The year after I stopped drinking, I went on a vacation with my parents that involved a bunch of wine-focused activities. I was nervous about it, wondering if the fact that I didn't drink would make things weird and awkward for everybody, myself included. But instead, I noticed how much the point of wine tourism wasn't really the wine. It was being in a beautiful place, talking to someone— a tour guide, a winemaker, a sommelier— about something to which they had dedicated their life and about which they were excited to share their expertise. I didn't try any of the wine, but I could still breathe in the smell of the damp and earthy tunnels underground at a winery. I could still smell all of the wine, too, and for all the jokes about the word "nose," it amazed me how much of the experience really did live in just the smells of wine, from caves to vines to bottles to a small glass fizzing or settling, the scent breathing up toward the rim.
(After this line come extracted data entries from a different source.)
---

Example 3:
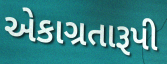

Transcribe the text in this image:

એકાગ્રતારૂપી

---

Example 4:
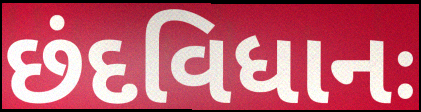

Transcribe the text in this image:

છંદવિધાનઃ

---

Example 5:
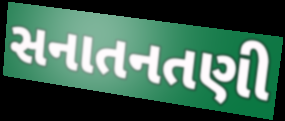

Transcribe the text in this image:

સનાતનતણી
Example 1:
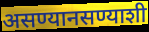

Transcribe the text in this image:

असण्यानसण्याशी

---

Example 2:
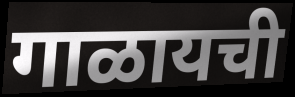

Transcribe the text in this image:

गाळायची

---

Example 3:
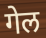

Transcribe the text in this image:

गेल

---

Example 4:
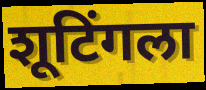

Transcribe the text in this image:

शूटिंगला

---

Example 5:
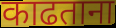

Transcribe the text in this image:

काढताना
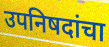
उपनिषदांचा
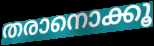
തരാനൊക്കൂ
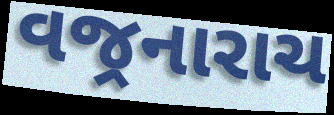
વજ્રનારાચ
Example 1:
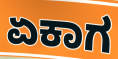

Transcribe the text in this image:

ಏಕಾಗ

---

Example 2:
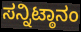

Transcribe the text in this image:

ಸನ್ನಿಟ್ಠಾನಂ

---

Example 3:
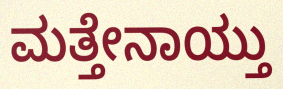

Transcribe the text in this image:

ಮತ್ತೇನಾಯ್ತು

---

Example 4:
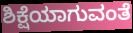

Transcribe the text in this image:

ಶಿಕ್ಷೆಯಾಗುವಂತೆ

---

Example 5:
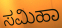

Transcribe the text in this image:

ಸಮಿಹಾ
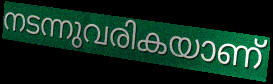
നടന്നുവരികയാണ്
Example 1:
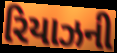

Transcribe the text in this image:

રિયાઝની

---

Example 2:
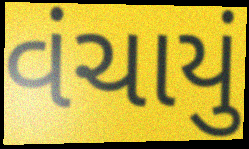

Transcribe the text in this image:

વંચાયું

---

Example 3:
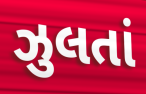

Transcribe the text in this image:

ઝુલતાં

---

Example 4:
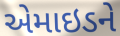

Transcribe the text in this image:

એમાઇડને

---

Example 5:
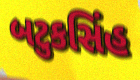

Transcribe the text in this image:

બટુકસિંહ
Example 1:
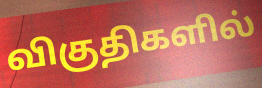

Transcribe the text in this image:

விகுதிகளில்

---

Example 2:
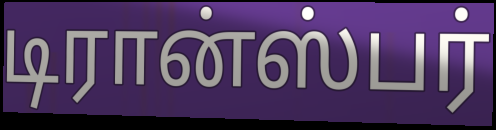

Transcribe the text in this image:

டிரான்ஸ்பர்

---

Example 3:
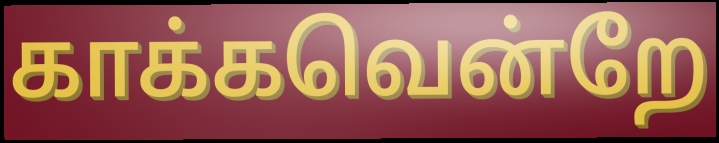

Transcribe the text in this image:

காக்கவென்றே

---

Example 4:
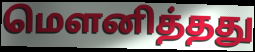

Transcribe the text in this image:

மௌனித்தது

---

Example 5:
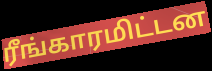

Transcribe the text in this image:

ரீங்காரமிட்டன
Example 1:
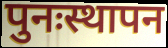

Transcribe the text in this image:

पुनःस्थापन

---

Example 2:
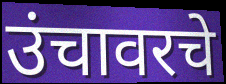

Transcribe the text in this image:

उंचावरचे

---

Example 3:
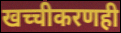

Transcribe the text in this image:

खच्चीकरणही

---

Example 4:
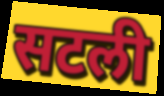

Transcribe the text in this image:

सटली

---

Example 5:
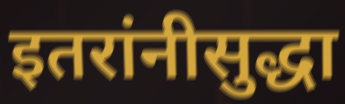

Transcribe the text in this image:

इतरांनीसुद्धा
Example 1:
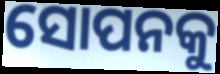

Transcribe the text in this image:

ସୋପନକୁ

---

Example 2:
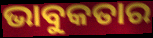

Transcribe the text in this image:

ଭାବୁକତାର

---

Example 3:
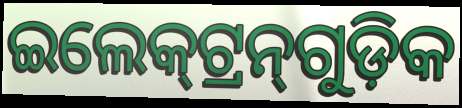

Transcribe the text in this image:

ଇଲେକ୍‍ଟ୍ରନ୍‍ଗୁଡ଼ିକ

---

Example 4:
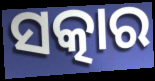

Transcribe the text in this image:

ସତ୍କାର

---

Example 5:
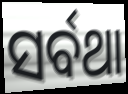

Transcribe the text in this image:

ସର୍ବଥା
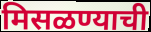
मिसळण्याची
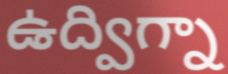
ఉద్విగ్నా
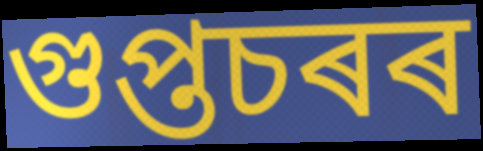
গুপ্তচৰৰ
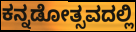
ಕನ್ನಡೋತ್ಸವದಲ್ಲಿ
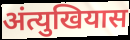
अंत्युखियास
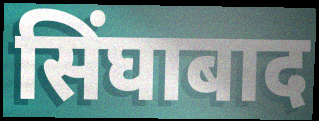
सिंघाबाद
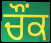
ਚੌਂਕ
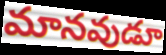
మానవుడూ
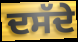
ਦਸੱਦੇ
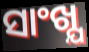
ସାଂଖ୍ଯ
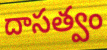
దాసత్వం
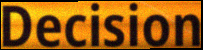
Decision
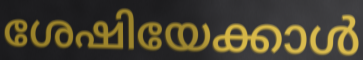
ശേഷിയേക്കാൾ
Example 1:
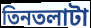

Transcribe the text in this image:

তিনতলাটা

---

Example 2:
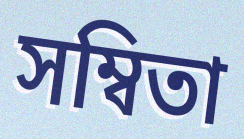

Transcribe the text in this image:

সম্বিতা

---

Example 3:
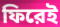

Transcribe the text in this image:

ফিরেই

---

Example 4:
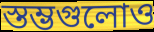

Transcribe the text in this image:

স্তম্ভগুলোও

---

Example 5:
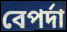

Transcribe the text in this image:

বেপর্দা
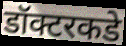
डॉक्टरकडे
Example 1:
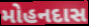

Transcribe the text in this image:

મોહનદાસ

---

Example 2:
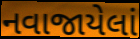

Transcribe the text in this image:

So much of what I knew about wine could be applied without ever tasting it. I could still ask someone about the year and the one previous, about what was most exciting right now in their industry, and I could still enjoy knowing what to ask, and understanding the answer. It wasn't the same, but it was close enough.
What spending a wine trip not drinking did was to show me that much of the ritual around wine was perfectly accessible without actually drinking. That this is the case also points out why the language around wine is a little ridiculous: it has to do with wine, but it can also be separated out cleanly from the actual drinking of wine. On that trip, I realized I could still have almost the same conversations with my dad I had had about wine previously. I still knew all the things I had known before; I just wasn't drinking while I talked about them.
My parents still got to share a bottle of wine and ease into the buzzy early-evening glow it offered, and I could sit in the reflection of that same glow, and become comfortable with them by way of it. The slight distance of not drinking offered me the opportunity to listen more, to make more space for my parents' stories and their knowledge, rather than trying to prove I knew enough to earn my place in the conversation. So little of my dad's stories about the wine guy in his old neighborhood, I realize now, were actually, literally about wine— what they were about was talking and listening. They were about people in a room together. It was strange, and sometimes uncomfortable, to be in a room where wine was the subject without actually drinking wine. But the strangeness allowed me to focus on why I was in the room in the first place, to sort down to what mattered, not the language but the reasons for speaking it, the thing it was trying to do.